Cluster Expansion for Oxygen on Pt(111) - Part 1: Energetic interaction patterns

Part 1: Energetic interaction patterns

The figure below shows the two- and three-body interaction patterns taken into account by the cluster expansion (CE) in discussion, overlaid on the Pt(111) surface. The different sites of this surface are marked on the bottom left of the first panel: top (t), fcc hollow (f) and hcp hollow (h). Oxygen binds to the fcc hollow sites, exhibiting a formation energy of -1368 meV, with respect to gas O2 at the zero-coverage limit. The two-body patterns (also referred to as "clusters" or "figures") are shown in the left panel below, and include up to 8th nearest-neighbour interactions. Filled circles correspond to sites occupied by oxygen adatoms, whereas open circles correspond to sites that may or may not be occupied, in other words, the state of these sites is unspecified. Moreover, note that we only display one orientation for each pattern; due to the symmetry of the lattice, there are six 1NN, 2NN, 3NN, 5NN, 6NN and 8NN orientations, and also twelve 4NN and 7NN orientations. Zacros's graph-theory-based pattern detection takes care of these possible multiple orientations, without the user having to define new patterns for the different orientations.

The energetic contributions of all patterns, also known as the effective cluster interaction (ECI) parameters, appear in units of meV. Zacros uses the lattice-gas convention for these values, as opposed to the Ising model convention used in the original paper by Schneider and co-workers.2 For the details on the mapping between the two conventions and how to make conversions please refer to the supplementary material of Ref. 3.

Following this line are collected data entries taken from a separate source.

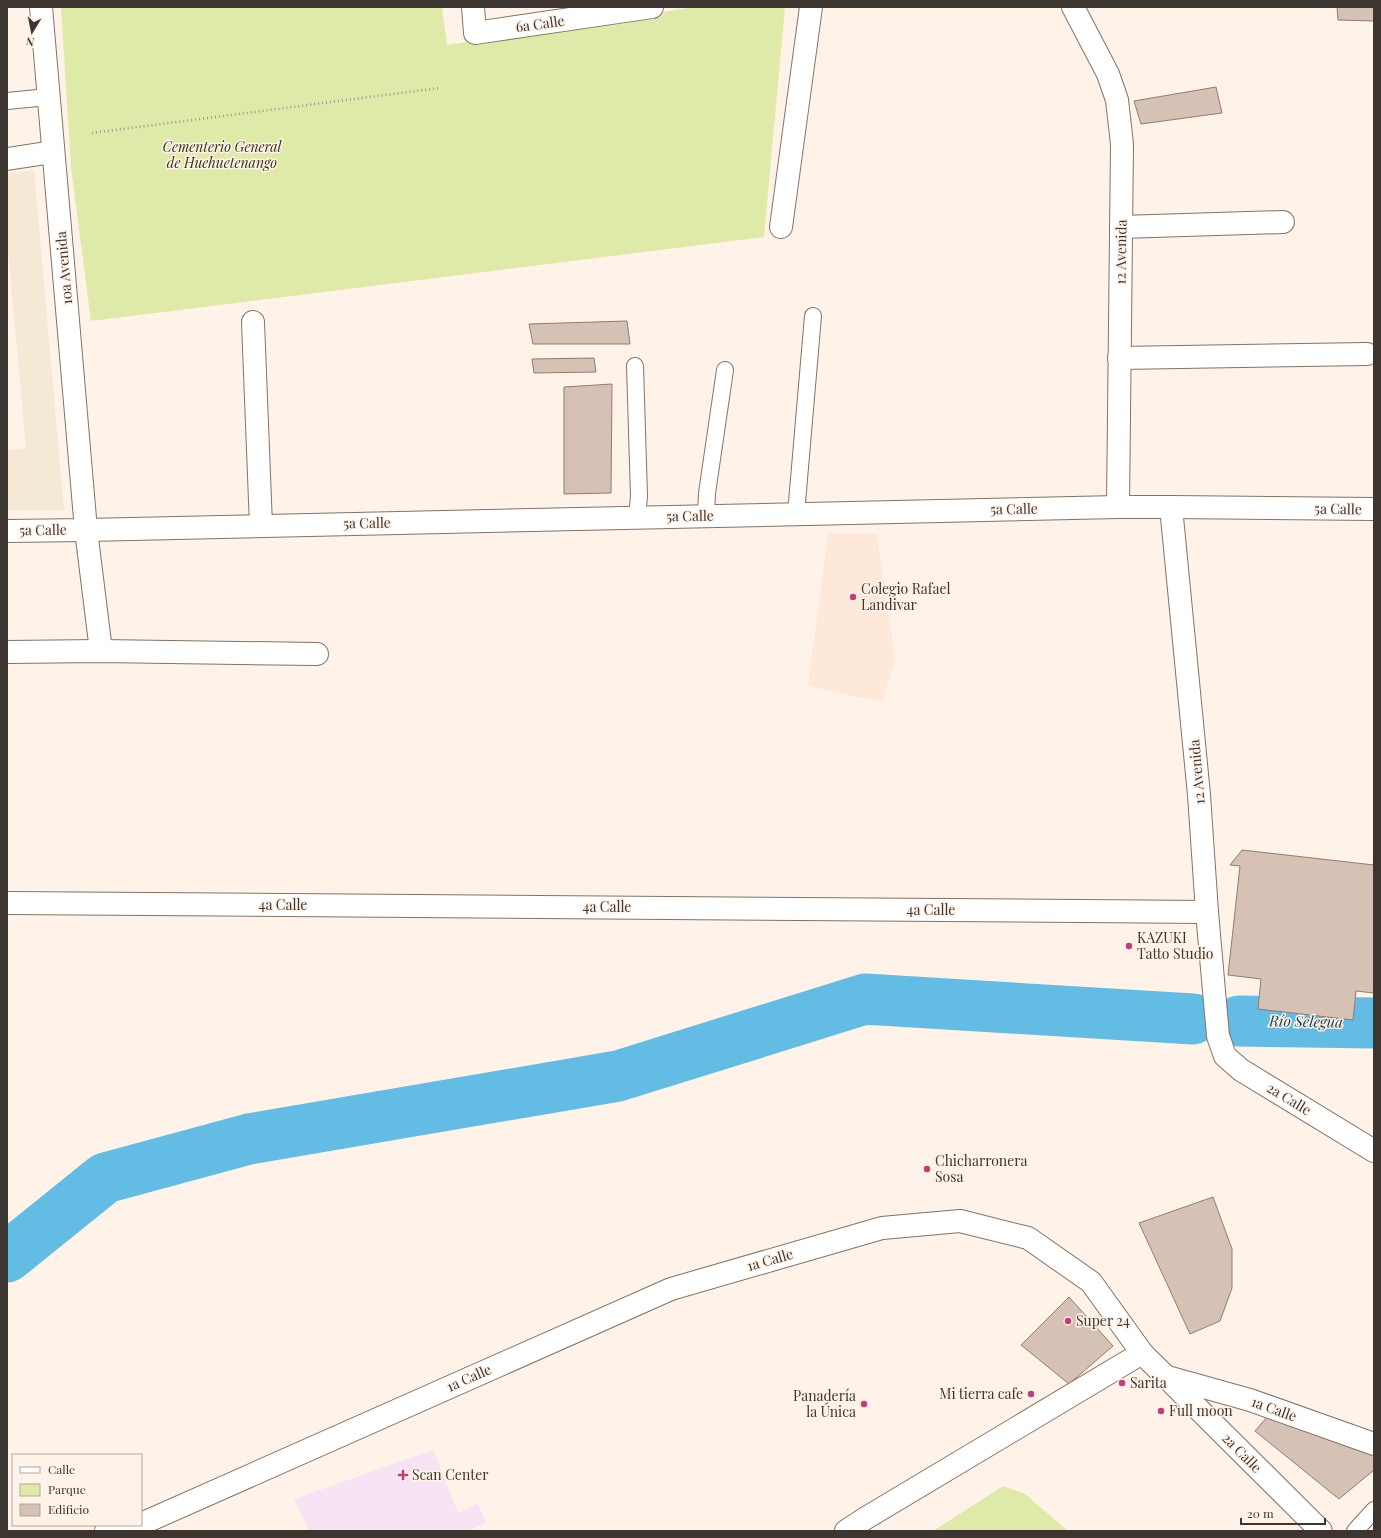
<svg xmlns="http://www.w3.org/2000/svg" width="1381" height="1538" font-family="'Playfair Display',serif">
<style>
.commercial{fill:#f4e9d4}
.built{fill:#fee8d9}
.medical{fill:#f7e3f3}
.green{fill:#e0eaa8}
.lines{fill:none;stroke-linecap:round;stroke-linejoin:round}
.river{stroke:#62bce3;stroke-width:51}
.building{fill:#d5c2b4;stroke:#8f7d70}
.lane-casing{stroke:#847265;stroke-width:18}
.street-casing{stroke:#847265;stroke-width:24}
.secondary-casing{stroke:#847265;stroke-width:24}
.primary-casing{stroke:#847265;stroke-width:24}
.path{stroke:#9e948c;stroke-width:2.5;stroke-dasharray:1 3;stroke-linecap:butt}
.lane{stroke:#fff;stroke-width:16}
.street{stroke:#fff;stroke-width:22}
.secondary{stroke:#fff;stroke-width:22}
.primary{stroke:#fff;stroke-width:22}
.poi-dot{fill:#c43c79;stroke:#fef2e9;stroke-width:1.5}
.labels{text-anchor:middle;stroke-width:3;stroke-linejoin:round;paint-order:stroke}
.street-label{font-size:14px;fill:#3d352f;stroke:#fef2e9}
.park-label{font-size:14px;font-style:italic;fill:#323614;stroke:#fef2e9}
.poi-label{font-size:14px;fill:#3d352f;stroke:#fef2e9;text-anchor:start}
.water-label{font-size:15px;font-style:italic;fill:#163f4f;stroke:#fef2e9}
</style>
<rect width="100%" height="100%" fill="#fef2e9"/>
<path class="commercial" d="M34 170 64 510H7V450L26 448 7 241V174Z"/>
<path class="built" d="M828 533 877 534 895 660 882 702 808 686Z"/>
<path class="medical" d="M433 1450 458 1513 478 1504 486 1523 467 1531H309L294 1499Z"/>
<g class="green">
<path d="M61 7H442L447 45 695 7H785L764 237 91 321 71 168Z"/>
<path d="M1003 1486 1025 1494 1068 1531H933Z"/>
</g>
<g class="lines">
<g class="river">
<path d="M1239 1021 1374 1023"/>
<path d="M7 1257 105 1178 249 1139 618 1076 865 999 1193 1019"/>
</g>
</g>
<g class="building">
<path d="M1337 7H1374V21L1338 20Z"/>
<path d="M1216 87 1222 113 1141 124 1134 101Z"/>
<path d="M627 321 630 344H533L529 324Z"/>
<path d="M594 358 596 372 534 373 532 359Z"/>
<path d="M612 384 611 493 564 494V387Z"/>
<path d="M1242 850 1374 865V993L1356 991 1353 1020 1258 1009 1261 979 1228 975 1240 866 1230 865Z"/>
<path d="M1213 1197 1232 1249V1288L1220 1321 1190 1334 1139 1223Z"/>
<path d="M1069 1297 1113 1346 1069 1384 1021 1345Z"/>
<path d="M1267 1417 1374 1455V1470L1339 1499 1255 1431Z"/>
</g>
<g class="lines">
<g class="lane-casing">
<g id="lane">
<path d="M7 101 48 97"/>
<path d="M635 366 639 496 637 517"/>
<path d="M796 514 813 316"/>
<path d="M706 516 707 493 725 370"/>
<path d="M1355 1531 1374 1510"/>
</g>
</g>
<g class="street-casing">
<g id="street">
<path d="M473 7 475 33 652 7"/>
<path d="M7 159 53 152"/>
<path d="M781 227 811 7"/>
<path d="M1121 227 1283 222"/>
<path d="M253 322 261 526"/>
<path d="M1119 358 1367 354"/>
<path d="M1171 507 1374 509"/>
<path d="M101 651 86 530 1118 507"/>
<path d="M7 652 101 651 317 654"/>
<path d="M7 903 1207 912"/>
<path d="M846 1531 866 1518 1142 1353"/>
</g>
</g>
<g class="secondary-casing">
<g id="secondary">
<path d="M1073 7 1108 74 1117 100 1122 144 1118 507H1171L1199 795 1207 912 1218 1036 1225 1056 1241 1070 1374 1151"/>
<path d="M1164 1376 1250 1400 1374 1444"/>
<path d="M141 1524 671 1289 882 1228 960 1221 1028 1238 1091 1282 1142 1353 1321 1531"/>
<path d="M106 1531 133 1527 138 1525"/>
</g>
</g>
<g class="primary-casing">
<path id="primary" d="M7 531 86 530 41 7"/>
</g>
<path class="path" d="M92 133 439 88"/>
<use href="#lane" class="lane"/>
<use href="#street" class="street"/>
<use href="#secondary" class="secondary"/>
<use href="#primary" class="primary"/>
</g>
<g class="poi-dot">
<circle cx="853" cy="597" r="4"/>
<circle cx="1129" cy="946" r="4"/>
<circle cx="927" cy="1169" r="4"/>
<circle cx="1068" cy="1321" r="4"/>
<circle cx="1122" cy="1383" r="4"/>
<circle cx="1031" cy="1394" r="4"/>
<circle cx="864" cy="1404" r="4"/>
<circle cx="1161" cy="1411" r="4"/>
<path d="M401 1469h4v4h4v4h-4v4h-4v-4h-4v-4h4z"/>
</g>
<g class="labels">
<g class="street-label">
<text transform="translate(540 24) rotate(-8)" y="5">6a Calle</text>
<text transform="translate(1121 252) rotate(-89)" y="5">12 Avenida</text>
<text transform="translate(64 268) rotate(-95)" y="5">10a Avenida</text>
<text transform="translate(1014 509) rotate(-1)" y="5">5a Calle</text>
<text transform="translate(1338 509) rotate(1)" y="5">5a Calle</text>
<text transform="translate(690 516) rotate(-1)" y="5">5a Calle</text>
<text transform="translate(367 523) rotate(-1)" y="5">5a Calle</text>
<text transform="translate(43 530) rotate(-1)" y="5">5a Calle</text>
<text transform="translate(1197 772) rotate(-95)" y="5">12 Avenida</text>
<text x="283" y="910">4a Calle</text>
<text x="607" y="912">4a Calle</text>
<text x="931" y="915">4a Calle</text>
<text transform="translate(1289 1099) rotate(31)" y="5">2a Calle</text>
<text transform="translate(770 1260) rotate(-16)" y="5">1a Calle</text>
<text transform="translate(469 1378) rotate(-24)" y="5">1a Calle</text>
<text transform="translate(1274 1409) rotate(20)" y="5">1a Calle</text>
<text transform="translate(1242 1453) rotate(45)" y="5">2a Calle</text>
</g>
<g class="park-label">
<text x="222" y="152">Cementerio General<tspan x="222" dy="16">de Huehuetenango</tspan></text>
</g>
<g class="poi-label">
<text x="861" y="594">Colegio Rafael<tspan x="861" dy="16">Landivar</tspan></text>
<text x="1137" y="943">KAZUKI<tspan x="1137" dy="16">Tatto Studio</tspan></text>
<text x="935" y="1166">Chicharronera<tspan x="935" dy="16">Sosa</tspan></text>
<text x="1076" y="1326">Super 24</text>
<text x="1130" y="1388">Sarita</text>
<text x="1023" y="1399" text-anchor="end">Mi tierra cafe</text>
<text x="856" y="1401" text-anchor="end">Panadería<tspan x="856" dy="16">la Única</tspan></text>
<text x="1169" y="1416">Full moon</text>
<text x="412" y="1480">Scan Center</text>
</g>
<g class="water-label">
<text transform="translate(1306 1022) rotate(1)" y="5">Río Selegua</text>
</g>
</g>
<rect width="1381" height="1538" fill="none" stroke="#3d352f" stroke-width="16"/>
<rect x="12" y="1454" width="130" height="72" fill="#fef2e9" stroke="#b1a69f"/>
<rect x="20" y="1467" width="20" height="6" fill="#ffffff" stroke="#b1a69f"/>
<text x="48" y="1474" font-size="12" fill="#3d352f">Calle</text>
<rect x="20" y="1484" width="20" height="12" fill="#e0eaa8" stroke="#b1a69f"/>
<text x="48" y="1494" font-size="12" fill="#3d352f">Parque</text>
<rect x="20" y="1504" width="20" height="12" fill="#d5c2b4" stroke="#b1a69f"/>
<text x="48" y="1514" font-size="12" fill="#3d352f">Edificio</text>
<g transform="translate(32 32) rotate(190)" stroke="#fef2e9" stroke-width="3" paint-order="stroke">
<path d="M0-3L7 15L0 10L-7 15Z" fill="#3d352f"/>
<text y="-6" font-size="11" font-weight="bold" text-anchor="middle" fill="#3d352f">N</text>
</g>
<path d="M1241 1518v6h84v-6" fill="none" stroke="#3d352f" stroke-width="2"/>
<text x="1247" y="1518" font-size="12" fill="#3d352f" stroke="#fef2e9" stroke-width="3" paint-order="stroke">20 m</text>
</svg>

The three-body terms are shown on the right of the figure below. There are two such patterns: the 1-2-3b and the 1-1-3. For the 1-2-3b pattern we require that a top site is enclosed by the two neighbouring oxygens and the unspecified site, in accordance with the original paper by Schneider and co-workers.2 Rotating the 1-2-3b pattern by 60 degrees results in a 1-2-3a pattern, in which two neighbouring oxygens and the unspecified site enclose an hcp hollow site. Thus, there are only six acceptable orientations for the 1-2-3b pattern, the ones shown in the figure below.

In addition to the patterns shown below and the oxygen adatom binding energy, the cluster expansion will also include a "background" contribution to the total energy, equal to 12 meV per site (irrespective of its state, vacant or occupied). Such a background term may result from fitting the terms of the expansion to first-principles data the contributes a constant amount of energy for a lattice with fixed size. It is only included for cross-compatibility purposes, as it does not contribute towards energy differences which are of importance to the dynamics of the simulated system.